Ten aanzien van de in de tuin van [gedaagde] aanwezige buxushaag (die naast de schutting groeit) geldt dat de kantonrechter niet heeft vastgesteld hoe dicht die tegen de schutting staat. Wat daar ook van zij, het was duidelijk dat deze buxus slechts een klein stukje boven de schutting uitstak, en dan nog alleen maar met een aantal takken, en niet over een ‘gesloten front’, zodat niet kan worden gesteld dat [eiser sub 1] hiervan onrechtmatige hinder kan ondervinden. Wel geeft de kantonrechter [gedaagde] mee dat zij deze buxus zó dient te (laten) snoeien dat deze niet meer boven de schutting uitkomt. Gelet op de geringe omvang van de overgroei op 16 juli 2020, acht de kantonrechter een veroordeling hiertoe niet noodzakelijk.

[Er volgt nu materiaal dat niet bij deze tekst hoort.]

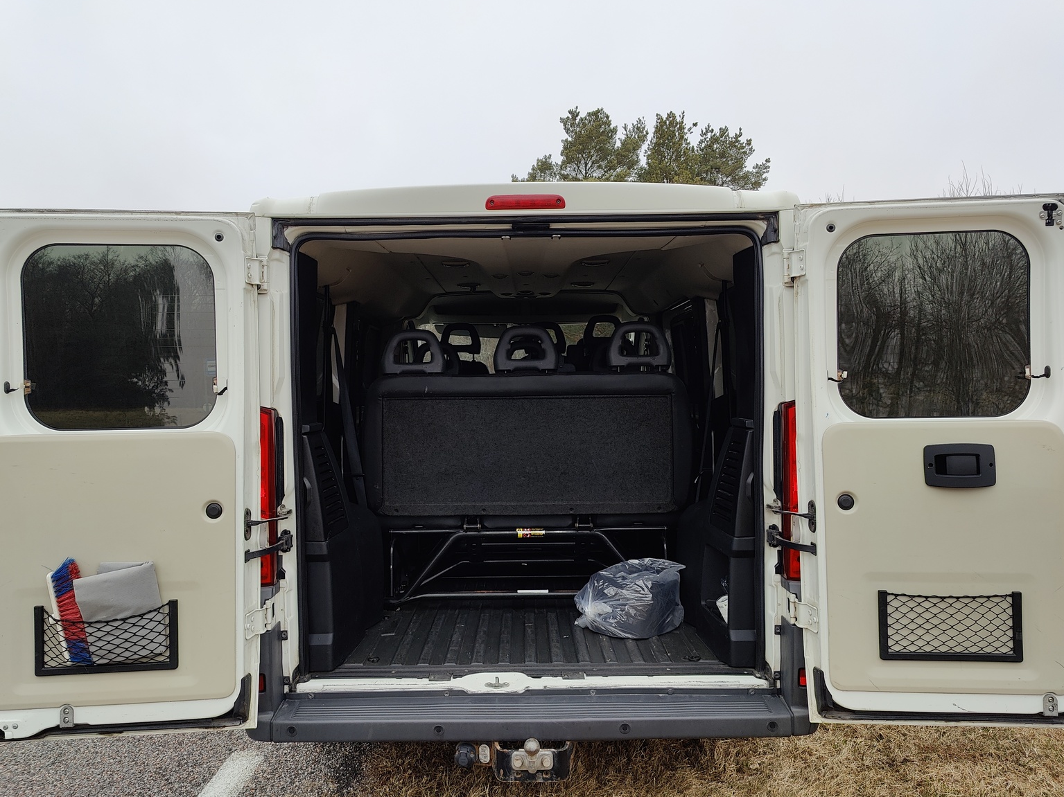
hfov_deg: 71.6
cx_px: 532
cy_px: 406
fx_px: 738
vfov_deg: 56.8
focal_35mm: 24
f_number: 1.8
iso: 50
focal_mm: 6.06
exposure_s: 1/1236
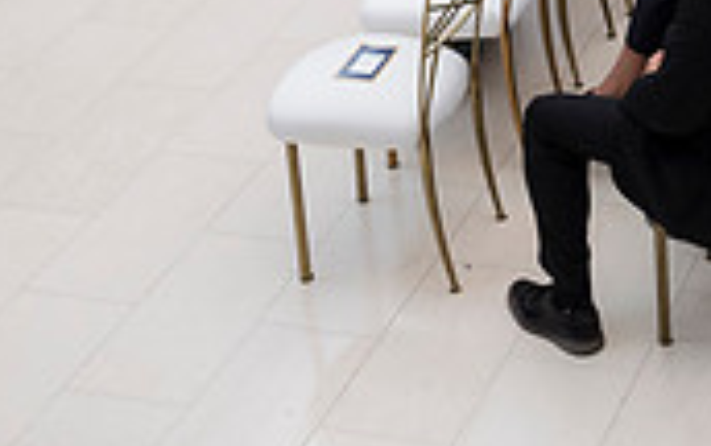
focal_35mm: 103
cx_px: 843
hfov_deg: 19.1
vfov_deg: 11.9
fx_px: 1998
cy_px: -324
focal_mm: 30
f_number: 4
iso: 320
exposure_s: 1/200
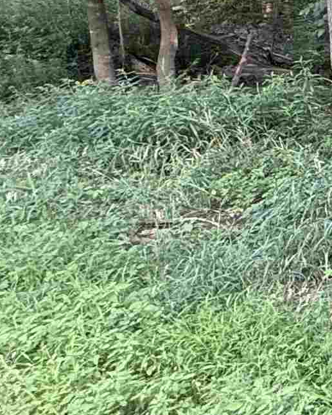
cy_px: -69
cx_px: 920
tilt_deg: -1.7
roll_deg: +3.8
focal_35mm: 65
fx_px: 798
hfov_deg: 12.7
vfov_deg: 26.3
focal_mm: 2.22
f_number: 2.2
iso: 200
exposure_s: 1/99
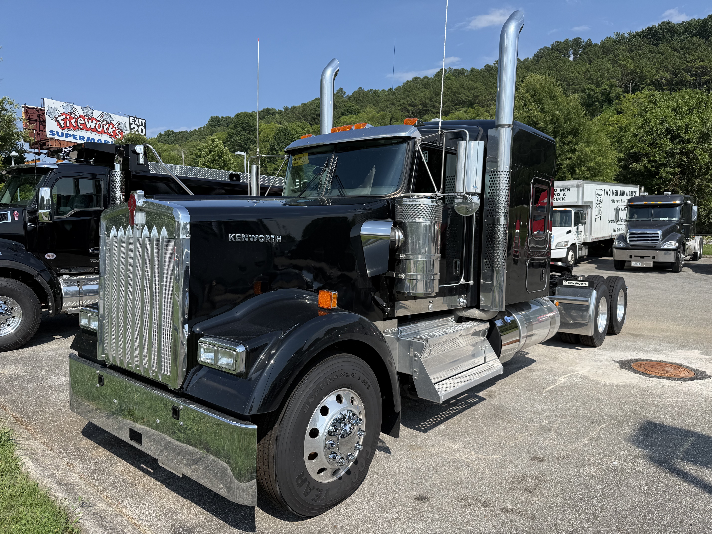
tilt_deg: -4.0
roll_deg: -0.1
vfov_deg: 56.8
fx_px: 494
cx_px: 356
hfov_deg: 71.6
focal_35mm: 24
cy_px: 267
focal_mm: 6.76
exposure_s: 1/3584
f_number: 1.78
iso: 80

Expertisekosten inventarisatie beplanting
3.19.
[gedaagde] heeft gevorderd om [eiser sub 1] te veroordelen in de kosten (€ 117,98) die zij aan haar deskundige heeft betaald voor de inventarisatie van de beplanting in haar tuin. Naar het oordeel van de rechtbank is sprake van redelijke kosten ter vaststelling van schade en aansprakelijkheid als bedoeld in artikel 6:96 lid 2 sub b BW en zijn de kosten daarom toewijsbaar.
Proceskosten
3.20.
[eiser sub 1] moet ook de proceskosten van [gedaagde] vergoeden, omdat hij ongelijk krijgt. De kosten aan de zijde van [gedaagde] worden begroot op € 540,- aan salaris gemachtigde (3 punten x tarief € 180,-).

4.De beslissing

De kantonrechter:
4.1.
wijst de vorderingen van [eiser sub 1] af;
4.2.
veroordeelt [eiser sub 1] tot betaling van € 117,98 aan expertisekosten aan de zijde van [gedaagde] , te voldoen binnen 14 dagen na de datum van dit vonnis, bij gebreke waarvan voormeld bedrag wordt vermeerderd met de wettelijke rente vanaf de vijftiende dag na de datum van dit vonnis tot de dag van volledige betaling
4.3.
veroordeelt [eiser sub 1] tot betaling van de proceskosten aan de zijde van [gedaagde] , tot de uitspraak van dit vonnis begroot op € 540,- aan salaris gemachtigde, te voldoen binnen 14 dagen na de datum van dit vonnis, bij gebreke waarvan voormeld bedrag wordt vermeerderd met de wettelijke rente vanaf de vijftiende dag na de datum van dit vonnis tot de dag van volledige betaling.
Dit vonnis is gewezen door mr. A.S. Penders, kantonrechter, en is in aanwezigheid van de griffier in het openbaar uitgesproken op 12 augustus 2020.